**Written request:**
Copy each of the following entries word for word.

**Supplied records:**
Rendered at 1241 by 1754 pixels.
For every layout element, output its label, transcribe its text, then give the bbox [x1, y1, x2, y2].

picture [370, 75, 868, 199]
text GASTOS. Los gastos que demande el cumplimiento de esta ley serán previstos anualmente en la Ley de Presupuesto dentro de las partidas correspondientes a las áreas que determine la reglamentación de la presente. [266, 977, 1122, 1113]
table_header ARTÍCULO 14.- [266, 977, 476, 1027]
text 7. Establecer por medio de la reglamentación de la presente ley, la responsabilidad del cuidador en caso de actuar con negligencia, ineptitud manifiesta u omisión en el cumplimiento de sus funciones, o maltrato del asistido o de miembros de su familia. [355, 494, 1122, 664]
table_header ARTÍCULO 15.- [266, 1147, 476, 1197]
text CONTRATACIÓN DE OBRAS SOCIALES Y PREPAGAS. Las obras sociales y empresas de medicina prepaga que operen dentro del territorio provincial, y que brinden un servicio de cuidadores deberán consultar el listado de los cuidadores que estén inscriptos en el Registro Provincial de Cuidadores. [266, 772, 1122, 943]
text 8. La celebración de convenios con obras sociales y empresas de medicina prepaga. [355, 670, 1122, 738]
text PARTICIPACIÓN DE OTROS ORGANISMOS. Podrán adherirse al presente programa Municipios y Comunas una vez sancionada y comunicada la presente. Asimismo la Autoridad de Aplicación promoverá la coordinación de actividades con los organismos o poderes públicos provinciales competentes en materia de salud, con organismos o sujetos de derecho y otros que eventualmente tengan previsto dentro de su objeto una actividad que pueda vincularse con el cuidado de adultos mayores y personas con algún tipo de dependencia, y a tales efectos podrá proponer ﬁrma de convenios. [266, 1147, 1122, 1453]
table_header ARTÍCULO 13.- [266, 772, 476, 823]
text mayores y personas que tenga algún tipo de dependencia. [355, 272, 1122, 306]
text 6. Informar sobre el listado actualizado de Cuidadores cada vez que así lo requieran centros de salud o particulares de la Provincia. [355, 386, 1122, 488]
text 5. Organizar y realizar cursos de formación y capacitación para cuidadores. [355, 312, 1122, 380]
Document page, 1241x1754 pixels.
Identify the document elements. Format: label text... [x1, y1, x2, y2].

**Response to the exercise:**
Rendered at 1241 by 1754 pixels.
For every layout element, output its label, transcribe its text, then give the bbox [x1, y1, x2, y2].

picture [370, 75, 868, 199]
text GASTOS. Los gastos que demande el cumplimiento de esta ley serán previstos anualmente en la Ley de Presupuesto dentro de las partidas correspondientes a las áreas que determine la reglamentación de la presente. [266, 977, 1122, 1113]
table_header ARTÍCULO 14.- [266, 977, 476, 1027]
text 7. Establecer por medio de la reglamentación de la presente ley, la responsabilidad del cuidador en caso de actuar con negligencia, ineptitud manifiesta u omisión en el cumplimiento de sus funciones, o maltrato del asistido o de miembros de su familia. [355, 494, 1122, 664]
table_header ARTÍCULO 15.- [266, 1147, 476, 1197]
text CONTRATACIÓN DE OBRAS SOCIALES Y PREPAGAS. Las obras sociales y empresas de medicina prepaga que operen dentro del territorio provincial, y que brinden un servicio de cuidadores deberán consultar el listado de los cuidadores que estén inscriptos en el Registro Provincial de Cuidadores. [266, 772, 1122, 943]
text 8. La celebración de convenios con obras sociales y empresas de medicina prepaga. [355, 670, 1122, 738]
text PARTICIPACIÓN DE OTROS ORGANISMOS. Podrán adherirse al presente programa Municipios y Comunas una vez sancionada y comunicada la presente. Asimismo la Autoridad de Aplicación promoverá la coordinación de actividades con los organismos o poderes públicos provinciales competentes en materia de salud, con organismos o sujetos de derecho y otros que eventualmente tengan previsto dentro de su objeto una actividad que pueda vincularse con el cuidado de adultos mayores y personas con algún tipo de dependencia, y a tales efectos podrá proponer ﬁrma de convenios. [266, 1147, 1122, 1453]
table_header ARTÍCULO 13.- [266, 772, 476, 823]
text mayores y personas que tenga algún tipo de dependencia. [355, 272, 1122, 306]
text 6. Informar sobre el listado actualizado de Cuidadores cada vez que así lo requieran centros de salud o particulares de la Provincia. [355, 386, 1122, 488]
text 5. Organizar y realizar cursos de formación y capacitación para cuidadores. [355, 312, 1122, 380]
Document page, 1241x1754 pixels.
Identify the document elements. Format: label text... [x1, y1, x2, y2].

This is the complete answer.